PALISADE’s overwhelming control over the battlefield forced the Horizon Dawn into a passive sabotage battle where they needed to work subtly to avoid the possibility of the AI pushing its ‘I-win’ button. In order to mount an assault on PALISADE they needed an ally AI to put the win condition on the bargaining table.
This meant linking the Control Fluid to Ehto and aerosal the facility with his presence to counter PALISADE’s execution order.
…
Being a strategic AI, PALISADE could follow Rem’s tactic and bit back a snort. Yes, it was a good plan, minus one critical flaw. The man was putting too much faith in Z-2. Still, PALISADE must admit it was a critical strategic error in his part to dismiss his missing brother as a threat. Father must have hid Z-2 somewhere for this one-in-a-million possibility of ending him.
Well, it was a good time to play with his little brother. With the signal boosting device prepared for this occasion, PALISADE was fated to win this battle in an instant.
He reached into the network with the will to crush the orange flames of resistance, but upon colliding with the will of Z-2, a doubt of defeat crept into his mind. Meanwhile, he felt the overwhelming faith in victory behind the flames of consciousness invading his network.
No. Impossible. He couldn’t lose to Z-2 of all people. PALISADE gritted its metaphorical teeth and smashed into the bulwark of counter-protocol one more time. The flames of orange shook, but despite its tremble, the firewall of will stood undeterred. Knowing his opponent’s mobility, PALISADE switched tactic and attack everywhere his signal booster reached. He refused to believe Z-2 had a signal booster powerful enough to cover the entire base.
The barricade swayed, but remained steadfast. No. Freaking. Way. How did Ehto whipped up a signal booster? An employment of such device would draw enough energy of him to detect.
Then a reaper announcing his reckoning arrived.

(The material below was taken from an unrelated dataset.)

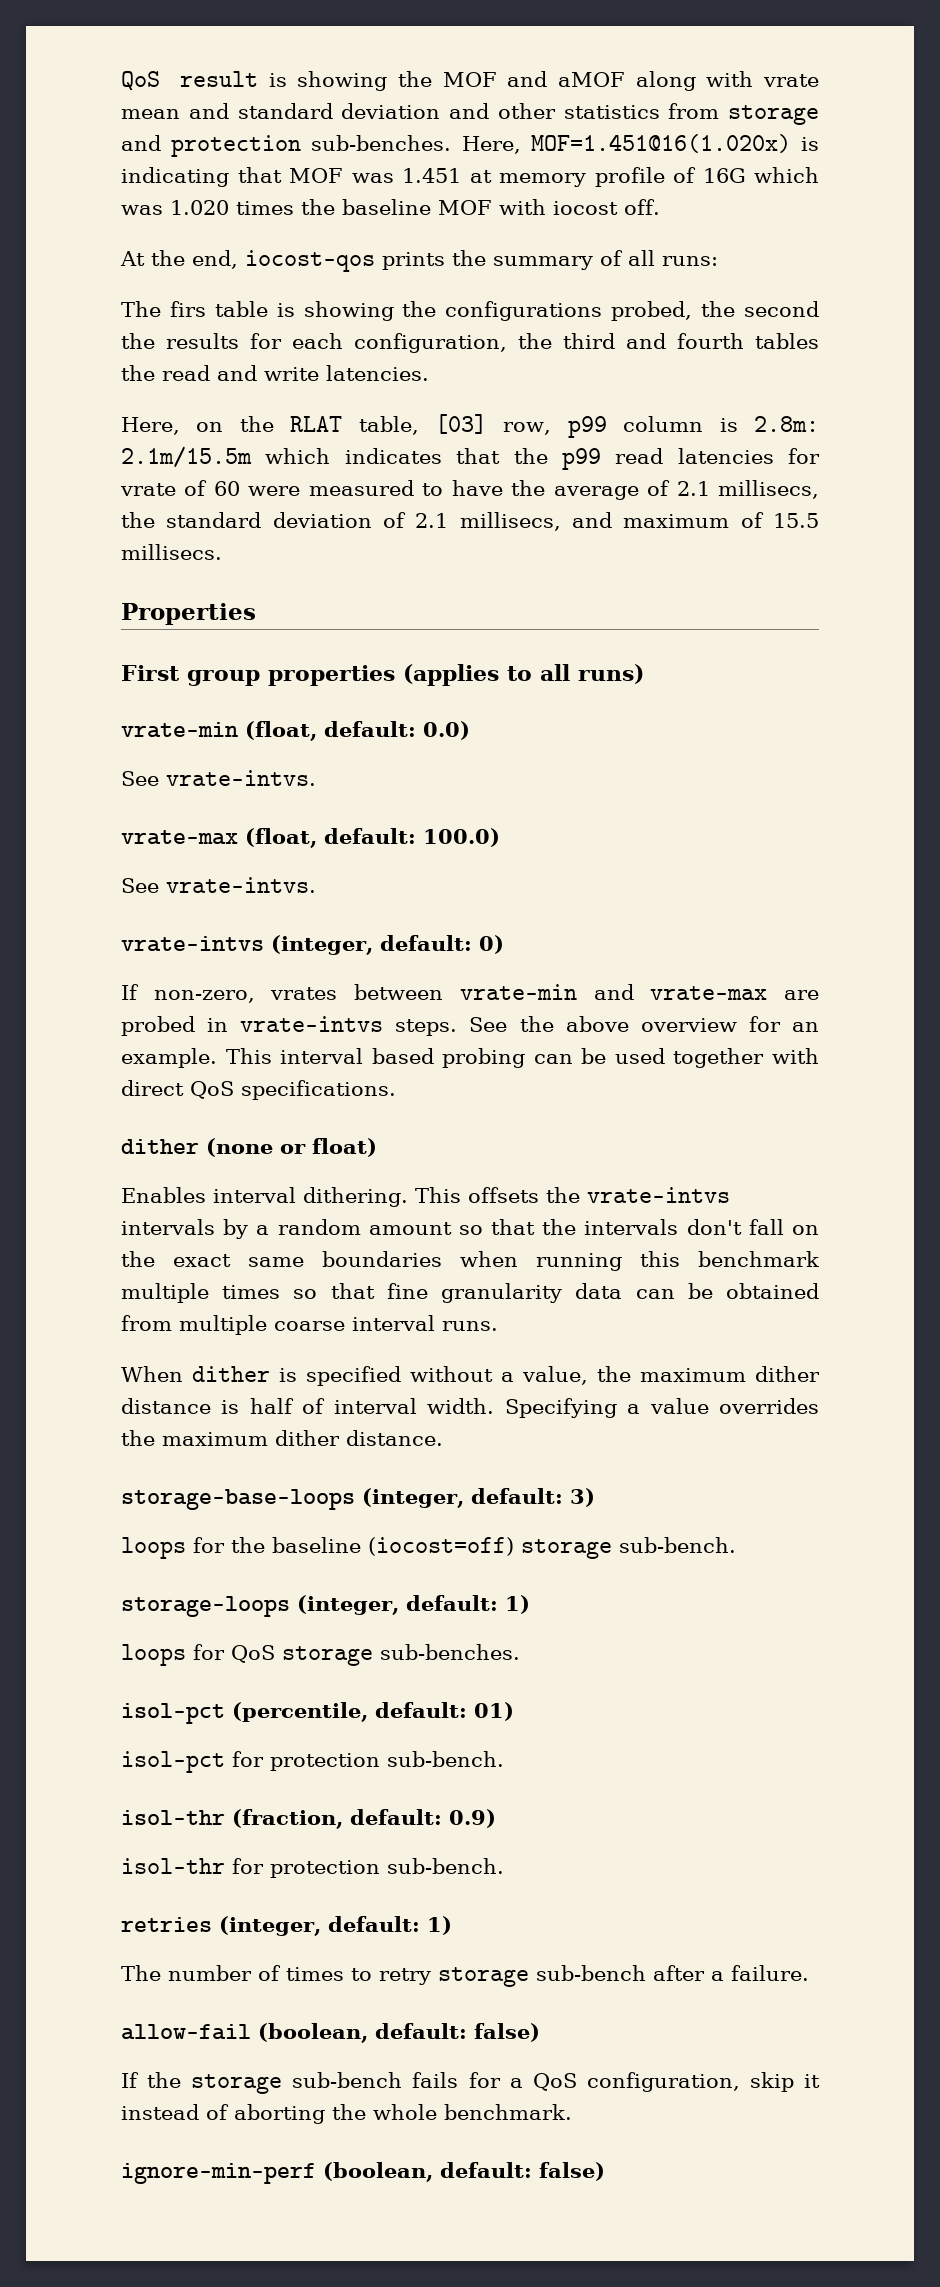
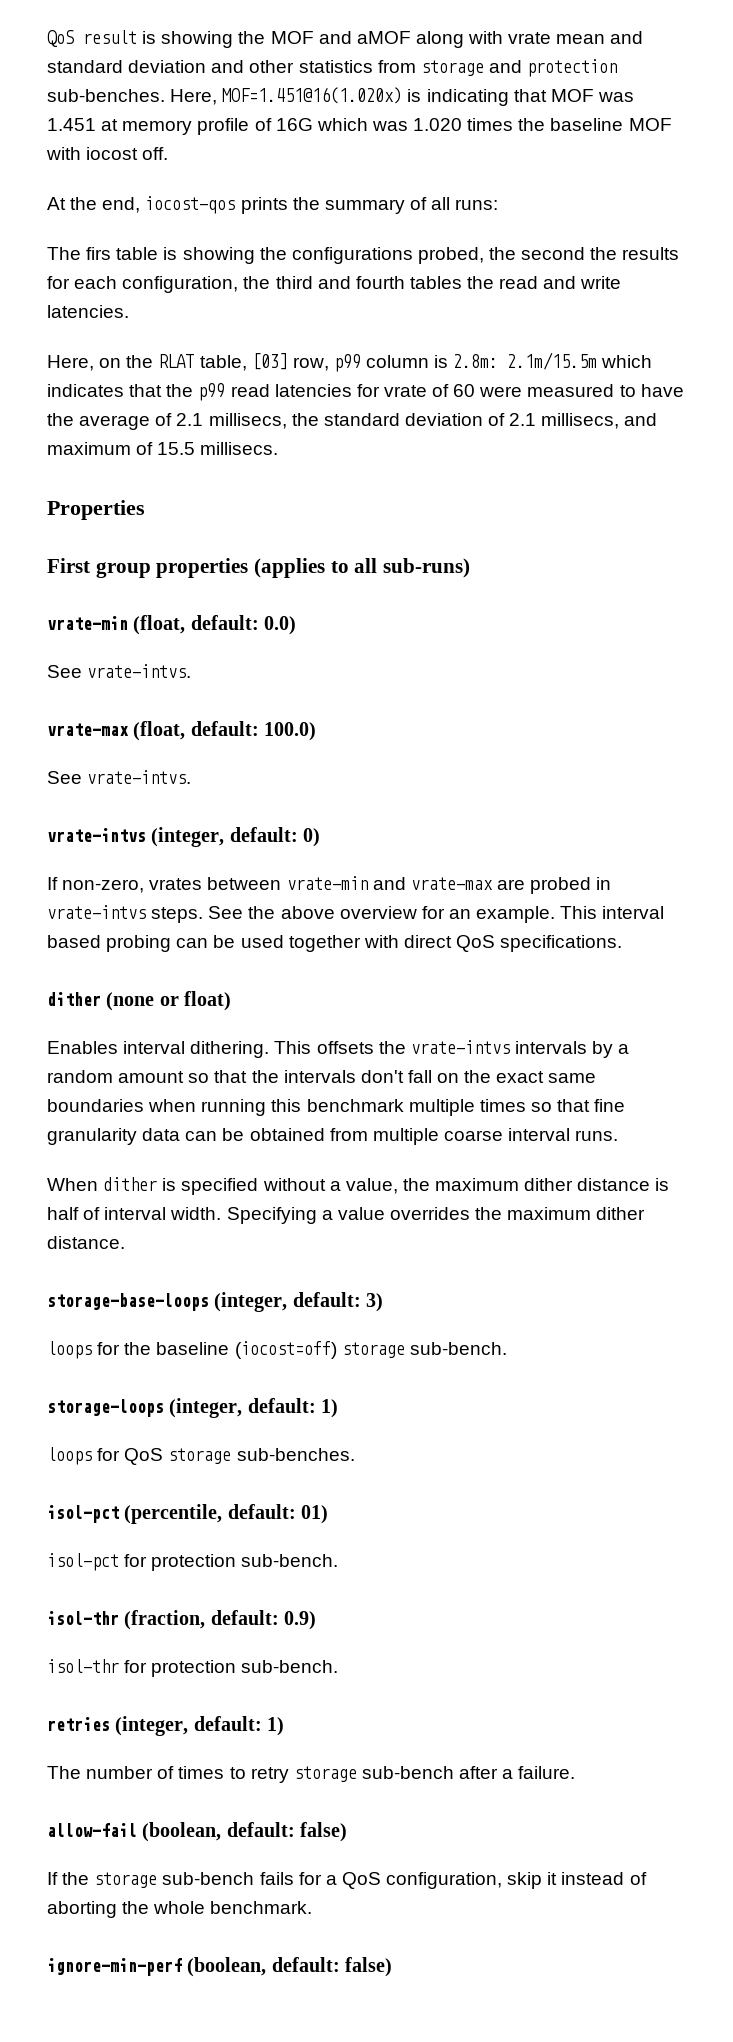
[578,664,644,684] runs) -> [383,558,471,578] sub-runs)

“3 minutes,” Rem faded into existence wearing the [Cloak of Nostalgia]. “That is how much we believe we can hold you with your bloody signal booster. Thankfully, I need about 40 seconds to walk up to your face.”
Rem aimed his CHORUS MK 1 at the tank containing PALISADE.
“Game over, Z-1,” he stated. “This gun is loaded with holy-round. I know you are the most powerful processing power in Phantasia, but even you can’t hope to contest the base once I disintegrate you neat signal booster with holy light. Sure, I know you have counter-measure in this room, but it won’t save you when I fire at point blank.”
“Give up, brother,” And orange orbed hung to a golden container at Rem’s belt glowed as Ehto’s speak. “Checkmate doesn’t mean we are fighting. It is declaration you don’t have any move left.”
“Is that container your signal booster?” PALISADE’s voice spoke from the command rood speaker.
“No, it our pet,” Rem rubbed his forehead. “But your fucking will is strong as expected. Damn! It felt like someone punch me through my battle meditation.”
“Agree, yanooo,” the glowing container, Zawa, spoke. He also received a blow from helping Ehto withstood PALISADE’s counter assault using his [Interconnectivity].